* **PROBLEM TO SOLVE**
Copy all of the records below verbatim.

[Stored data]
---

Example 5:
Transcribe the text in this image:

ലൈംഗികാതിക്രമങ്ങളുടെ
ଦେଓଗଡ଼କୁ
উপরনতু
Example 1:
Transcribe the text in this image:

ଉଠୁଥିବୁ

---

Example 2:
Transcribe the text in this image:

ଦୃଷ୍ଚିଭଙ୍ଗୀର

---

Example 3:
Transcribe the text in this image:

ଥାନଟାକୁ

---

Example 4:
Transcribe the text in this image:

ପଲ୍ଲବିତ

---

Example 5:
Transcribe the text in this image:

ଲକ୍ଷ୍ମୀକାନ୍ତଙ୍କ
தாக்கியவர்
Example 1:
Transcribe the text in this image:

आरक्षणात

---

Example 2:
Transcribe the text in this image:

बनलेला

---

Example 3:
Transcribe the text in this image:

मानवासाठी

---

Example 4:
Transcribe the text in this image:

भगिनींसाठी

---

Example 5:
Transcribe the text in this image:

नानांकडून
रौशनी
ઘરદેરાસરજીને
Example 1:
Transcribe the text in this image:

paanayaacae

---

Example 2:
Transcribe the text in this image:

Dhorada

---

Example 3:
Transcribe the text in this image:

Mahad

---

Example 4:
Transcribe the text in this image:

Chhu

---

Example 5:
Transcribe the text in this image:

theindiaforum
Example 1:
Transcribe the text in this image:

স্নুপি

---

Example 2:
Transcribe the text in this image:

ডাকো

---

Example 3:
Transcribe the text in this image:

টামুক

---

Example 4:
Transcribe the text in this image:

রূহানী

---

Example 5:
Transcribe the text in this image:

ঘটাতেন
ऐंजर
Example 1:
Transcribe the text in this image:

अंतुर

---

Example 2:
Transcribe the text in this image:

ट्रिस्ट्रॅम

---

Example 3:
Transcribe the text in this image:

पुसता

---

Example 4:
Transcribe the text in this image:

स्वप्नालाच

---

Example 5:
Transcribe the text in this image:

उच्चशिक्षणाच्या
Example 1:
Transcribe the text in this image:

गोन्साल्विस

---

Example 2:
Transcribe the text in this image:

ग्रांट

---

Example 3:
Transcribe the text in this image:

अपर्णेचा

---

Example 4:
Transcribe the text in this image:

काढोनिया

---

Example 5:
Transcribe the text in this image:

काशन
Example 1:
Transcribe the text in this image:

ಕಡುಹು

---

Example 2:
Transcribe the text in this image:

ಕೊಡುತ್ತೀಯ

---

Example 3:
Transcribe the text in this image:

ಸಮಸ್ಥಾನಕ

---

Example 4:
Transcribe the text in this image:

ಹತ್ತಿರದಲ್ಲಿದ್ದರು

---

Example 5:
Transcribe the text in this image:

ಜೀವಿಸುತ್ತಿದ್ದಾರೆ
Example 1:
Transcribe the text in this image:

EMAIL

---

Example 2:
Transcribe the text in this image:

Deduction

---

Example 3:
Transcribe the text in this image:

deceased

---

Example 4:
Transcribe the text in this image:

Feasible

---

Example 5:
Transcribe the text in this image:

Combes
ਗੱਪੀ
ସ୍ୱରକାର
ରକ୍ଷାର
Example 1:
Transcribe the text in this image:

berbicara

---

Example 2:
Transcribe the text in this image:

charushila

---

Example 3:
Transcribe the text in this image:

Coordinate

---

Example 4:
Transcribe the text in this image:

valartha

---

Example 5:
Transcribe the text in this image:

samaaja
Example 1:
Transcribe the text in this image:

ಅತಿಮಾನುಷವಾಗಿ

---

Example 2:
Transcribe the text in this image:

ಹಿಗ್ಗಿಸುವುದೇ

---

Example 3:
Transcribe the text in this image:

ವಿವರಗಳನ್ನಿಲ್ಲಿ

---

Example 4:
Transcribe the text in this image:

* **ANSWER TO THIS TASK**
---

Example 5:
Transcribe the text in this image:

ലൈംഗികാതിക്രമങ്ങളുടെ
ଦେଓଗଡ଼କୁ
উপরনতু
Example 1:
Transcribe the text in this image:

ଉଠୁଥିବୁ

---

Example 2:
Transcribe the text in this image:

ଦୃଷ୍ଚିଭଙ୍ଗୀର

---

Example 3:
Transcribe the text in this image:

ଥାନଟାକୁ

---

Example 4:
Transcribe the text in this image:

ପଲ୍ଲବିତ

---

Example 5:
Transcribe the text in this image:

ଲକ୍ଷ୍ମୀକାନ୍ତଙ୍କ
தாக்கியவர்
Example 1:
Transcribe the text in this image:

आरक्षणात

---

Example 2:
Transcribe the text in this image:

बनलेला

---

Example 3:
Transcribe the text in this image:

मानवासाठी

---

Example 4:
Transcribe the text in this image:

भगिनींसाठी

---

Example 5:
Transcribe the text in this image:

नानांकडून
रौशनी
ઘરદેરાસરજીને
Example 1:
Transcribe the text in this image:

paanayaacae

---

Example 2:
Transcribe the text in this image:

Dhorada

---

Example 3:
Transcribe the text in this image:

Mahad

---

Example 4:
Transcribe the text in this image:

Chhu

---

Example 5:
Transcribe the text in this image:

theindiaforum
Example 1:
Transcribe the text in this image:

স্নুপি

---

Example 2:
Transcribe the text in this image:

ডাকো

---

Example 3:
Transcribe the text in this image:

টামুক

---

Example 4:
Transcribe the text in this image:

রূহানী

---

Example 5:
Transcribe the text in this image:

ঘটাতেন
ऐंजर
Example 1:
Transcribe the text in this image:

अंतुर

---

Example 2:
Transcribe the text in this image:

ट्रिस्ट्रॅम

---

Example 3:
Transcribe the text in this image:

पुसता

---

Example 4:
Transcribe the text in this image:

स्वप्नालाच

---

Example 5:
Transcribe the text in this image:

उच्चशिक्षणाच्या
Example 1:
Transcribe the text in this image:

गोन्साल्विस

---

Example 2:
Transcribe the text in this image:

ग्रांट

---

Example 3:
Transcribe the text in this image:

अपर्णेचा

---

Example 4:
Transcribe the text in this image:

काढोनिया

---

Example 5:
Transcribe the text in this image:

काशन
Example 1:
Transcribe the text in this image:

ಕಡುಹು

---

Example 2:
Transcribe the text in this image:

ಕೊಡುತ್ತೀಯ

---

Example 3:
Transcribe the text in this image:

ಸಮಸ್ಥಾನಕ

---

Example 4:
Transcribe the text in this image:

ಹತ್ತಿರದಲ್ಲಿದ್ದರು

---

Example 5:
Transcribe the text in this image:

ಜೀವಿಸುತ್ತಿದ್ದಾರೆ
Example 1:
Transcribe the text in this image:

EMAIL

---

Example 2:
Transcribe the text in this image:

Deduction

---

Example 3:
Transcribe the text in this image:

deceased

---

Example 4:
Transcribe the text in this image:

Feasible

---

Example 5:
Transcribe the text in this image:

Combes
ਗੱਪੀ
ସ୍ୱରକାର
ରକ୍ଷାର
Example 1:
Transcribe the text in this image:

berbicara

---

Example 2:
Transcribe the text in this image:

charushila

---

Example 3:
Transcribe the text in this image:

Coordinate

---

Example 4:
Transcribe the text in this image:

valartha

---

Example 5:
Transcribe the text in this image:

samaaja
Example 1:
Transcribe the text in this image:

ಅತಿಮಾನುಷವಾಗಿ

---

Example 2:
Transcribe the text in this image:

ಹಿಗ್ಗಿಸುವುದೇ

---

Example 3:
Transcribe the text in this image:

ವಿವರಗಳನ್ನಿಲ್ಲಿ

---

Example 4:
Transcribe the text in this image:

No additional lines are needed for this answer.